**PROBLEM DETAILS:** Reproduce the stretch of the VDUSE patch review from "I wonder if" through "vduse_vdpa_get_config_size(struct vdpa_device *vdpa)", without altering a character.

**TEXT BLOCK:**

•••••

If we check dev->status == status, (or only check the DRIVER_OK bit) 
then there's no need to introduce an extra dev->started.


> +
> +	dev->started = started;
> +	if (dev->started) {
> +		vduse_dev_start_dataplane(dev);
> +	} else {
> +		vduse_dev_reset(dev);
> +		vduse_dev_stop_dataplane(dev);


I wonder if no_reply work for the case of vhost-vdpa. For virtio-vDPA, 
we have bouncing buffers so it's harmless if usersapce dataplane keeps 
performing read/write. For vhost-vDPA we don't have such stuffs.


> +	}
> +}
> +
> +static size_t vduse_vdpa_get_config_size(struct vdpa_device *vdpa)
> +{
> +	struct vduse_dev *dev = vdpa_to_vduse(vdpa);
> +
> +	return dev->config_size;
> +}
> +
> +static void vduse_vdpa_get_config(struct vdpa_device *vdpa, unsigned int offset,
> +				  void *buf, unsigned int len)
> +{
> +	struct vduse_dev *dev = vdpa_to_vduse(vdpa);
> +
> +	memcpy(buf, dev->config + offset, len);
> +}
> +
> +static void vduse_vdpa_set_config(struct vdpa_device *vdpa, unsigned int offset,
> +			const void *buf, unsigned int len)
> +{
> +	/* Now we only support read-only configuration space */
> +}
> +
> +static u32 vduse_vdpa_get_generation(struct vdpa_device *vdpa)
> +{
> +	struct vduse_dev *dev = vdpa_to_vduse(vdpa);
> +
> +	return dev->generation;
> +}
> +
> +static int vduse_vdpa_set_map(struct vdpa_device *vdpa,
> +				struct vhost_iotlb *iotlb)
> +{
> +	struct vduse_dev *dev = vdpa_to_vduse(vdpa);
> +	int ret;
> +
> +	ret = vduse_domain_set_map(dev->domain, iotlb);
> +	if (ret)
> +		return ret;
> +
> +	ret = vduse_dev_update_iotlb(dev, 0ULL, ULLONG_MAX);
> +	if (ret) {
> +		vduse_domain_clear_map(dev->domain, iotlb);
> +		return ret;
> +	}
> +
> +	return 0;
> +}
> +
> +static void vduse_vdpa_free(struct vdpa_device *vdpa)

•••••

(Contour annotation records)
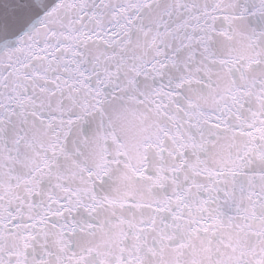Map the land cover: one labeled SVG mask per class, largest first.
<instances>
[{"label": "water", "instance_id": "obj_1", "mask_svg": "<svg viewBox=\"0 0 264 264\" xmlns=\"http://www.w3.org/2000/svg\"><path fill=\"white\" fill-rule=\"evenodd\" d=\"M0 264H264V0H0Z\"/></svg>", "mask_w": 264, "mask_h": 264}]
</instances>
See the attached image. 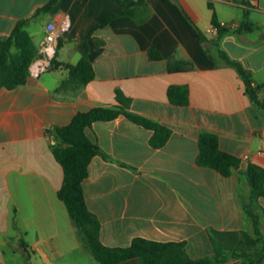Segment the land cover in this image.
I'll use <instances>...</instances> for the list:
<instances>
[{
    "label": "crops",
    "instance_id": "1",
    "mask_svg": "<svg viewBox=\"0 0 264 264\" xmlns=\"http://www.w3.org/2000/svg\"><path fill=\"white\" fill-rule=\"evenodd\" d=\"M48 1L0 0V37ZM125 8L129 16L121 15L117 0H58L26 26L38 50L48 23L68 24L58 34L51 69L32 74L35 59L23 86L0 89V264H7L6 250L28 257L29 251L45 255V248H57L52 240L63 236L62 224H69L77 239L57 197L63 171L48 131L68 125L78 113L115 107L118 91L130 100L131 113L168 127L171 134L154 149L152 132L123 116L86 130L99 154L82 188L88 210L99 221L101 243L126 248L136 238L183 242L189 257L201 259L213 256L211 230L253 232L243 211L247 184L237 173L223 177L199 167L196 159L199 135L210 132L221 151L239 159L240 171L249 164L264 169V110L251 102L237 72L217 58L224 52L251 73L254 84H264V0H130ZM244 11L253 30L234 32ZM213 14L219 24L233 25L217 46ZM150 48L161 61L149 58ZM85 49L94 79L78 90L57 91ZM170 61L187 69L171 72ZM173 86L188 89L186 106L169 102ZM255 212L264 233V197Z\"/></svg>",
    "mask_w": 264,
    "mask_h": 264
},
{
    "label": "trees",
    "instance_id": "2",
    "mask_svg": "<svg viewBox=\"0 0 264 264\" xmlns=\"http://www.w3.org/2000/svg\"><path fill=\"white\" fill-rule=\"evenodd\" d=\"M129 1L117 0L119 6L124 9L121 15H130V11L125 8ZM57 2L58 0H49L33 17L18 21L8 36L0 37V89L13 90L25 84L29 68L38 57V50L26 31V26L38 15L49 12ZM247 16L248 11H244L243 22L234 32L247 33L253 30ZM114 18L116 16L97 28L106 26ZM212 25L217 32V40L214 42L217 46L219 38L231 30L220 27L215 14L212 15ZM148 56L153 61L162 60V56L154 48L149 49ZM217 58L237 72L251 102L264 110V98H259V93L264 91V84H254L251 73L224 52L218 51ZM168 64L171 72L187 69V66L179 61H170ZM93 79L94 70L85 49L79 63L70 68L68 79L60 84L57 91L67 88L78 90ZM167 97L173 105L186 106L189 102V91L186 87L173 86L168 89ZM116 102L117 105L113 108H93L78 113L68 125L48 131L53 138L51 152L63 171V181L57 197L67 210L83 250L90 254L97 264H121L130 259H137V264H223L230 259L239 260L240 264H264V233L259 229V216L255 212L257 200L264 197V169L249 164L246 170L240 171L239 159L221 151L217 135L210 132H202L198 137L196 164L214 170L223 177L237 173L247 184L249 201L243 205V211L251 220L253 232L211 230L213 256L201 259L189 257L183 242L161 243L136 238L126 248H109L101 243L99 221L88 210L82 188V183L88 176L89 164L93 157L99 154V147L87 137L86 130L94 123L110 122L123 116L131 123L152 132L149 144L154 149L163 147L171 134L168 127L131 113L130 100L119 91L116 92Z\"/></svg>",
    "mask_w": 264,
    "mask_h": 264
},
{
    "label": "rangeland",
    "instance_id": "3",
    "mask_svg": "<svg viewBox=\"0 0 264 264\" xmlns=\"http://www.w3.org/2000/svg\"><path fill=\"white\" fill-rule=\"evenodd\" d=\"M60 228L63 236L52 240L57 248H45V255H34L29 251L28 257L13 256L6 250L7 264H97L90 254L81 249L69 224H62Z\"/></svg>",
    "mask_w": 264,
    "mask_h": 264
},
{
    "label": "built area",
    "instance_id": "4",
    "mask_svg": "<svg viewBox=\"0 0 264 264\" xmlns=\"http://www.w3.org/2000/svg\"><path fill=\"white\" fill-rule=\"evenodd\" d=\"M220 27L233 28V25L221 23ZM68 28L66 22H61L58 25L48 23L45 27V36L38 49V58L31 68V73L39 75L53 67L57 47H58V34L65 32ZM216 30V28H215Z\"/></svg>",
    "mask_w": 264,
    "mask_h": 264
}]
</instances>
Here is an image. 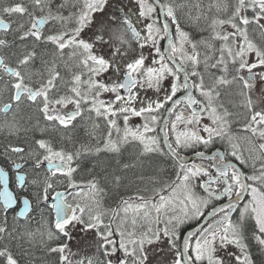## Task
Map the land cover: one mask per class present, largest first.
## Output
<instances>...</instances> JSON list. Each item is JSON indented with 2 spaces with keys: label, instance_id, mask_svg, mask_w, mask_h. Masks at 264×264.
<instances>
[{
  "label": "snow or ice",
  "instance_id": "snow-or-ice-1",
  "mask_svg": "<svg viewBox=\"0 0 264 264\" xmlns=\"http://www.w3.org/2000/svg\"><path fill=\"white\" fill-rule=\"evenodd\" d=\"M0 264H264V0H0Z\"/></svg>",
  "mask_w": 264,
  "mask_h": 264
}]
</instances>
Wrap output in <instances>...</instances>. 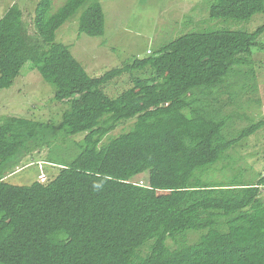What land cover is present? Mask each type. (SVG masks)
<instances>
[{
	"label": "trees",
	"instance_id": "trees-1",
	"mask_svg": "<svg viewBox=\"0 0 264 264\" xmlns=\"http://www.w3.org/2000/svg\"><path fill=\"white\" fill-rule=\"evenodd\" d=\"M53 1L38 0L33 34L16 4L0 18V90L30 62L55 102L76 98L56 123L0 124V264H264V178H208L264 124L226 132L235 114L219 101L227 78L252 72L235 69L253 49L264 52V25L185 34L91 77L55 38L83 5L78 33L102 37L101 2L64 0L49 14ZM258 13L264 0H214L209 9L211 19L243 22ZM124 75L128 86L110 95L106 85ZM129 120L130 131L112 134ZM63 144L78 153L65 154L55 176L7 182L30 154L47 148L45 162L62 158ZM190 233L201 235L188 242Z\"/></svg>",
	"mask_w": 264,
	"mask_h": 264
},
{
	"label": "rangeland",
	"instance_id": "rangeland-1",
	"mask_svg": "<svg viewBox=\"0 0 264 264\" xmlns=\"http://www.w3.org/2000/svg\"><path fill=\"white\" fill-rule=\"evenodd\" d=\"M38 0H0V18L6 10L16 4L23 13V20L33 34L35 8ZM64 0H54L49 11L53 14ZM104 13V35L88 37L78 33V22L87 5L78 11L56 32V42L69 47L73 57L85 68L87 75L99 77L106 71L122 66L132 58L143 59L149 52L156 51L178 37L194 32L213 30H240L252 32L264 25V13L255 14L249 21H234L211 19L210 6L214 0H100ZM264 44V32L258 39ZM250 64L236 68L239 73L250 74L246 77L233 76L226 79L224 93L219 101L226 105L225 113H234L235 117L226 132L236 133L239 130L258 121H264V52L254 50L248 58ZM128 86V76L115 79L106 85L110 95H116ZM55 88L42 80L31 63H26L12 86L0 90V124L5 119L17 118L33 122L55 123L61 119V114L71 103H58L53 100ZM119 125L112 134L128 132L134 125V120ZM84 134L74 136V141H80ZM229 158L219 161L210 168V180L231 181L240 177L244 182H258L264 178V124L257 132L247 138L240 139ZM72 148V149H70ZM63 153L47 163L45 148L41 152L30 154L20 165L22 169L6 178L9 184L27 186L34 181L52 178L58 172L65 154L71 160L78 150L62 145ZM72 150L73 152H70ZM223 166V167H222ZM45 175V176H44ZM148 175V174H146ZM143 175L138 181L145 182ZM264 196V187L261 189ZM204 233V232H202ZM197 233L187 235L188 242H193ZM198 239V238H197ZM171 248L176 244L167 242Z\"/></svg>",
	"mask_w": 264,
	"mask_h": 264
},
{
	"label": "built area",
	"instance_id": "built-area-1",
	"mask_svg": "<svg viewBox=\"0 0 264 264\" xmlns=\"http://www.w3.org/2000/svg\"><path fill=\"white\" fill-rule=\"evenodd\" d=\"M139 184H140L141 186H143V183H142V182H139Z\"/></svg>",
	"mask_w": 264,
	"mask_h": 264
}]
</instances>
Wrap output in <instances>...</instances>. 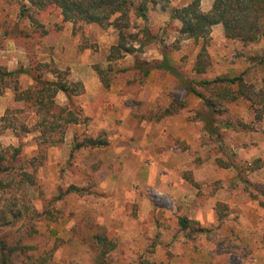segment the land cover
<instances>
[{
    "label": "clouds",
    "instance_id": "9594fccd",
    "mask_svg": "<svg viewBox=\"0 0 264 264\" xmlns=\"http://www.w3.org/2000/svg\"><path fill=\"white\" fill-rule=\"evenodd\" d=\"M0 264H264V0H0Z\"/></svg>",
    "mask_w": 264,
    "mask_h": 264
}]
</instances>
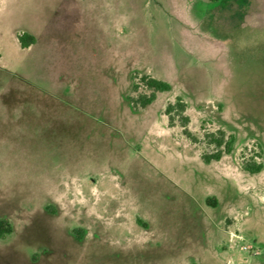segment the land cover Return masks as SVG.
I'll list each match as a JSON object with an SVG mask.
<instances>
[{
	"label": "rangeland",
	"instance_id": "1",
	"mask_svg": "<svg viewBox=\"0 0 264 264\" xmlns=\"http://www.w3.org/2000/svg\"><path fill=\"white\" fill-rule=\"evenodd\" d=\"M0 218V264H264V0H0Z\"/></svg>",
	"mask_w": 264,
	"mask_h": 264
},
{
	"label": "trees",
	"instance_id": "2",
	"mask_svg": "<svg viewBox=\"0 0 264 264\" xmlns=\"http://www.w3.org/2000/svg\"><path fill=\"white\" fill-rule=\"evenodd\" d=\"M211 3H215L218 0H207ZM17 41L20 48L25 49L32 45L35 41L34 37L26 32L17 35ZM140 82L143 86L148 89L149 94H138L136 98L129 97L128 100L135 108H145L150 105L156 98L157 93L166 92L170 89V86L161 80L150 76H141ZM138 86L134 85L133 90L137 91ZM186 104L180 98L176 97L174 102H170L165 106L164 115L168 119V127H173L178 125L181 128L182 135L187 138L190 142L196 143L198 138H196L191 132L188 131L187 125L190 120L189 117L185 114ZM203 144L207 147H210L208 152L202 153L200 155L201 160L208 164L212 161H219L223 155L230 154L233 150L235 138L232 134H226L222 129H216L213 132H205L203 134ZM259 157V154L250 156L249 159H246L242 162L243 171L249 174L259 173L263 164L257 162L256 158ZM205 203L207 206L215 207L216 199L215 198H206ZM79 230H73L72 233L77 240H80V235L77 234ZM12 233V226L8 219L0 218V240L4 239L6 236Z\"/></svg>",
	"mask_w": 264,
	"mask_h": 264
},
{
	"label": "crops",
	"instance_id": "3",
	"mask_svg": "<svg viewBox=\"0 0 264 264\" xmlns=\"http://www.w3.org/2000/svg\"><path fill=\"white\" fill-rule=\"evenodd\" d=\"M217 200H218V198H217ZM218 204H219V200L217 201V203H216V206L215 207H217L218 206ZM227 217L228 216H225V217H223L222 219H221V221H224L225 220V218L227 219ZM222 228H223V225H222ZM223 231H224V228L222 229ZM222 231V232H223Z\"/></svg>",
	"mask_w": 264,
	"mask_h": 264
}]
</instances>
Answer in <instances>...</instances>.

•••••

**TASK OUTPUT:**
I wonder if no_reply work for the case of vhost-vdpa. For virtio-vDPA, 
we have bouncing buffers so it's harmless if usersapce dataplane keeps 
performing read/write. For vhost-vDPA we don't have such stuffs.


> +	}
> +}
> +
> +static size_t vduse_vdpa_get_config_size(struct vdpa_device *vdpa)